───── KUTIPAN BACAAN ─────

Orang Minangkabau sendiri, terutama generasi mudanya, mulai melihat aneh kepada nilai budaya aslinya. Melalui proses pendidikan dengan sistem yang diterapkan di sekolah-sekolah atau di luar sekalipun, sekarang mereka telah menjadi orang Indonesia tapi dengan konotasi yang seperti itu. Kini sukar diharapkan mereka yang akan membawakan konsep demokrasi egaliter dengan keterbukaan dan segalanya itu ke dunia luar ketika mereka sendiri tidak lagi mengenal dan mengerti, apalagi menghayati, sistem budaya itu sendiri.
Dengan berbagai permasalahan yang timbul dalam budaya Minangkabau, maka mereka tidak bisa berbuat hanya dengan menyebut-nyebut saja, tapi harus menuangkan tekad itu ke dalam program yang jelas, seperti di bidang ekonomi dan pendidikan, di bidang kebudayaan dan di bidang filsafat. Reorientasi budaya Minangkabau saat ini sangat diperlukan, yaitu dengan cara mengeksplisitasikan nilai-nilai filsafat dalam Budaya Minangkabau tersebut, sehingga pepatah tidak lapuk oleh hujan dan tidak lekang oleh panas tidak hanya menjadi slogan, tetapi benar-benar terwujud dalam kenyataan. Pepatah petitih adat Minangkabau yang sarat makna tidak  hanya sebagai lipservice, tetapi perlu penghayatan dan penggalian makna yang lebih serius. (Syafii Ma’arif:2005). Dengan mengekplisitasikan nilai-nilai filsafat dalam budaya Minangkabau secara sistematik melalui suatu penelitian dan menuliskannya dalam suatu naskah yang dapat dibaca oleh berbagai pihak, maka nilai-nilai filsafat dalam budaya Minangkabau itu akan terdokumentasikan untuk kemudian dapat dibaca dan dipelajari lebih lanjut oleh generasi yang akan datang. Dengan demikian upaya menemukan makna atas tujuan hidup masyarakat Minangkabau merupakan sebuah penelitian yang sangat penting, tidak hanya dalam rangka menyusun sistematika filsafat hidup, melainkan menghidupkan kembali way of life masyarakat Minangkabau yang mampu berperan sebagai pedoman hidup bersama.
Dalam pemikiran Sastrapratedja (2009:2) fungsi filsafat itu dapat dikategorikan ke dalam tiga kelompok, yaitu pertama; filsafat mempertanyakan dan mencari dasar tentang segala sesuatu. Hal ini telah dilakukan para filsuf Yunani Kuno yang mempersoalkan tentang arche. Kedua; filsafat mempertanyakan, mencari dan menemukan makna dari realitas sekelilingnya, asal dan tujuan hidup manusia. Ketiga; filsafat berfungsi sebagai kritik ideologi. Penelitian ini lebih relevan dengan fungsi filsafat kedua, yakni mempertanyakan, mencari, dan menemukan makna realitas sekelilingnya, asal dan tujuan hidup manusia Minangkabau dalam rangka memperkaya mozaik kearifan lokal dalam wadah Filsafat Nusantara .

───── DATA TERSEDIA ─────

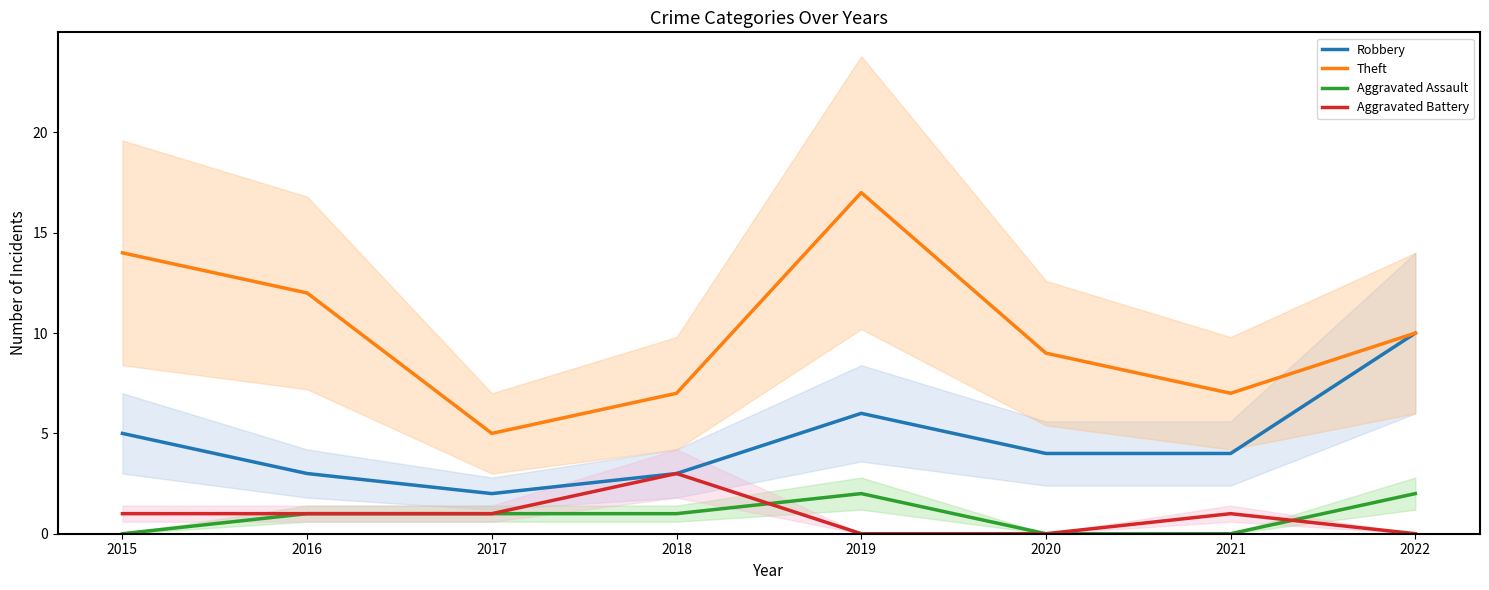

True or false: Aggravated Battery has a value of 1 at 2021.

True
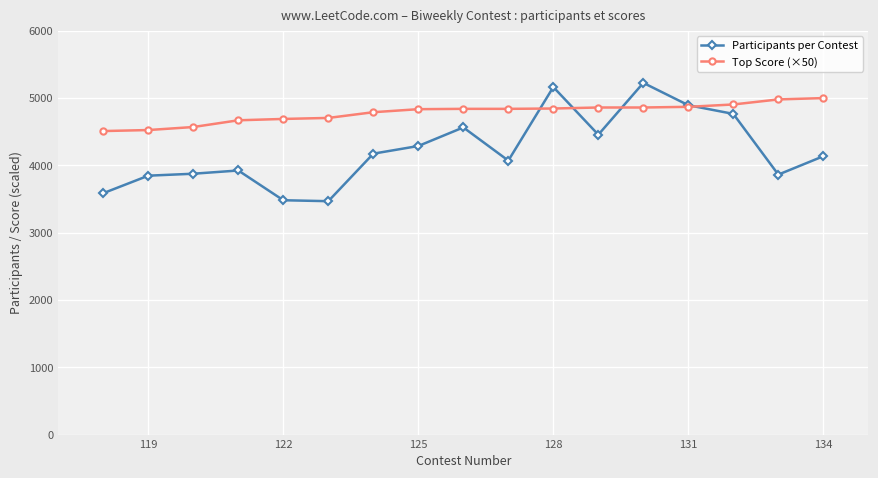

What is the spread (max minus min) of values at 128?

319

─────

Bagaimana teks tentang filsafat dalam budaya Minangkabau itu berlanjut? Teruskan tulisannya mulai sesudah kalimat terakhirnya. Data tersebut diambil dari sumber yang berbeda.

**HASIL LATIHAN**
B.     PEMBAHASAN

  1. Filsafat Sebagai Pandangan Hidup
Setiap kebudayaan tentu memiliki suatu prinsip-prinsip filsafat sebagai pegangan kehidupan pribadi maupun masyarakat. Prinsip-prinsip filsafat ini biasanya dinamakan dengan istilah pandangan hidup, “way of life”, atau “weltanschauung”. Dalam filsafat, pandangan hidup ini disebut dengan filsafat dalam artian informal. Titus dkk. (1984: 11) mengatakan bahwa filsafat dalam artian informal adalah sekumpulan sikap atau kepercayaan terhadap kehidupan dan alam yang biasanya diterima secara tidak kritis. Filsafat dalam artian informal ini biasanya menjadi landasan bagi indidividu atau kelompok menjalani kehidupan dan menyelesaikan berbagai persoalan dalam kehidupannya.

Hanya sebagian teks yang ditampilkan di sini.